Et en effet, les efforts de Dusingize et de ses collègues ne passent pas inaperçus. Delphine Nyiramana, mère de deux enfants âgée de 25 ans et habitante de Kigali, fait partie des nombreuses personnes reconnaissantes pour l’amélioration de l’accessibilité et de la qualité des soins de santé.

Ses deux enfants — une petite fille de deux ans et un garçon d’un mois et demi — ont tous deux été vaccinés, tout comme elle l’avait été durant son enfance. Mais l’expérience de Nyiramana a été bien différente.

Née à Gisagara, un district rural de la province du Sud, elle se souvient que l’accès aux soins était limité pendant son enfance, faute d’infrastructures et de personnel.

« À l’époque, on pouvait passer des heures dans un centre de santé à attendre d’être pris en charge. Aujourd’hui, les choses ont changé. Il y a plus de personnel, et c’est plus simple », raconte-t-elle.

Elle se dit reconnaissante que les vaccins soient proposés gratuitement, car le coût aurait pu en empêcher certains d’en bénéficier.

« Si les vaccins coûtaient, disons, 20 000 francs rwandais [environ 13,80 dollars US], certaines familles n’auraient pas les moyens de les payer.
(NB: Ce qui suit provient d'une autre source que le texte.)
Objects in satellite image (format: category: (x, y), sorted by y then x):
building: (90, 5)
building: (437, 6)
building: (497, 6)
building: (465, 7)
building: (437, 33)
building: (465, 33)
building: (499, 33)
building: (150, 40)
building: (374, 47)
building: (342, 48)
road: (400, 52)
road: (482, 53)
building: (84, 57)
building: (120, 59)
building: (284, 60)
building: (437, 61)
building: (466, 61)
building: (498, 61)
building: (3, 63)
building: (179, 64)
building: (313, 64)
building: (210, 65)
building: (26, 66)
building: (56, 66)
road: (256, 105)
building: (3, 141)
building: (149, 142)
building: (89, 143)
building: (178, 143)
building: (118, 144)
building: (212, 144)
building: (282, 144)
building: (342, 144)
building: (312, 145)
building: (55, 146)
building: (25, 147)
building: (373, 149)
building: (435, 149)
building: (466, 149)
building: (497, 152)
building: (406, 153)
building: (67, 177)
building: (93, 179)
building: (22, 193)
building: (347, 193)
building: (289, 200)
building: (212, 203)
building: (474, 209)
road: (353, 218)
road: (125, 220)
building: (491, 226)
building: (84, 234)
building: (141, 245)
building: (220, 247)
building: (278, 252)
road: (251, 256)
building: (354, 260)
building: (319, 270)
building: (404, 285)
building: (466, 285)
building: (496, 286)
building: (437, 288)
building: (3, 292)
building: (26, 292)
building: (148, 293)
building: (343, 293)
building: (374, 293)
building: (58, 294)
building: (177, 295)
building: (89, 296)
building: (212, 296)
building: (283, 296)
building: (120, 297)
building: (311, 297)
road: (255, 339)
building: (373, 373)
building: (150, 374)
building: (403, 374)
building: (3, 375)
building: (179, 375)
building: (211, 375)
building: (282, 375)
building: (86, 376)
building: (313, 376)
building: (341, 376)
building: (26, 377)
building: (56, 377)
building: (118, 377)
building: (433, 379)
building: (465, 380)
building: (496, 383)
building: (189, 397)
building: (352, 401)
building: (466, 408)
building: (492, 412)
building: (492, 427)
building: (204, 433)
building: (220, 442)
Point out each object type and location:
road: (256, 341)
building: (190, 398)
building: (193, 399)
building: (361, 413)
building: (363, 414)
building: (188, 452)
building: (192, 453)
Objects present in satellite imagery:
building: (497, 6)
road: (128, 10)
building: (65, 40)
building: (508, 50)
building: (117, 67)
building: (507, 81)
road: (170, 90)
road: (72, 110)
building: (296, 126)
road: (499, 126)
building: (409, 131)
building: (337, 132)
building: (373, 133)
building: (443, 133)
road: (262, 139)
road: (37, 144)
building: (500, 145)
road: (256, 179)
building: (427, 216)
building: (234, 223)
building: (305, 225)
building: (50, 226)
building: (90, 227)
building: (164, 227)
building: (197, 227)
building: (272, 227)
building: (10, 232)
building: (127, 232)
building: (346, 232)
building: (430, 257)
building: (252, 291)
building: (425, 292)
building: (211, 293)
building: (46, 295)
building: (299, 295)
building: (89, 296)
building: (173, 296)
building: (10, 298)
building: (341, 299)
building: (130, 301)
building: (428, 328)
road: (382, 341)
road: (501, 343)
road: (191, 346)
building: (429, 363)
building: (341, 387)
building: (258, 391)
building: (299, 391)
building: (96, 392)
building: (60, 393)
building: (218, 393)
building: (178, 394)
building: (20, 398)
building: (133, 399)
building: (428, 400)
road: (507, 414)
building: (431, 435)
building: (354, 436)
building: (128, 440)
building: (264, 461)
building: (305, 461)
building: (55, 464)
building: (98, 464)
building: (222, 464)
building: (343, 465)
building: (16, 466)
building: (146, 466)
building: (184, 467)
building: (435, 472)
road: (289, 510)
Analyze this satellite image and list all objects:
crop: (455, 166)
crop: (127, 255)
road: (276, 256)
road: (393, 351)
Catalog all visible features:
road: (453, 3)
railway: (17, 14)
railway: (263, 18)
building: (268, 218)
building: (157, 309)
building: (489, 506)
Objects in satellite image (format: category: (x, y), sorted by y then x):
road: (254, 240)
Le fait qu’ils soient gratuits permet à chaque parent — riche ou pauvre — d’y avoir accès », souligne-t-elle.

Nyiramana sait bien ce que signifie grandir dans la pauvreté : elle n’a pas pu terminer sa scolarité en raison de difficultés financières. Pourtant — ou peut-être justement à cause de cette exclusion — elle rêve un jour d’ouvrir une école pour les jeunes enfants.

« Chaque fois que je suis entourée d’enfants, je me sens heureuse », dit-elle avec le sourire.

Un avenir partagé

En attendant de réaliser son rêve d’ouvrir une école, Delphine Nyiramana tient à offrir à ses propres enfants une éducation de qualité, dans une bonne école privée. Elle souhaite qu’ils deviennent multilingues, pour augmenter leurs chances de réussite professionnelle.

« Parler plusieurs langues, c’est une bonne chose. Je veux que mes enfants puissent communiquer avec beaucoup de gens, y compris des clients », explique-t-elle.

Sa fille de deux ans montre déjà des signes de vivacité peu commune. Elle la décrit comme une enfant curieuse, vive d’esprit et rapide à apprendre.
« Elle est très curieuse, joueuse et joyeuse — surtout quand elle a bien mangé », ajoute-t-elle en souriant.

De son côté, Marie Germaine Dusingize, l’infirmière, continue de consacrer son énergie à bâtir un avenir collectif plus sûr et plus solide. Elle espère avoir un impact durable en contribuant à garantir un accès à des soins de santé de qualité et pérennes.

« Je veux jouer un rôle pour que les citoyens aient non seulement accès aux vaccins, mais aussi une meilleure compréhension de l’ensemble des services de santé auxquels ils ont droit », affirme-t-elle.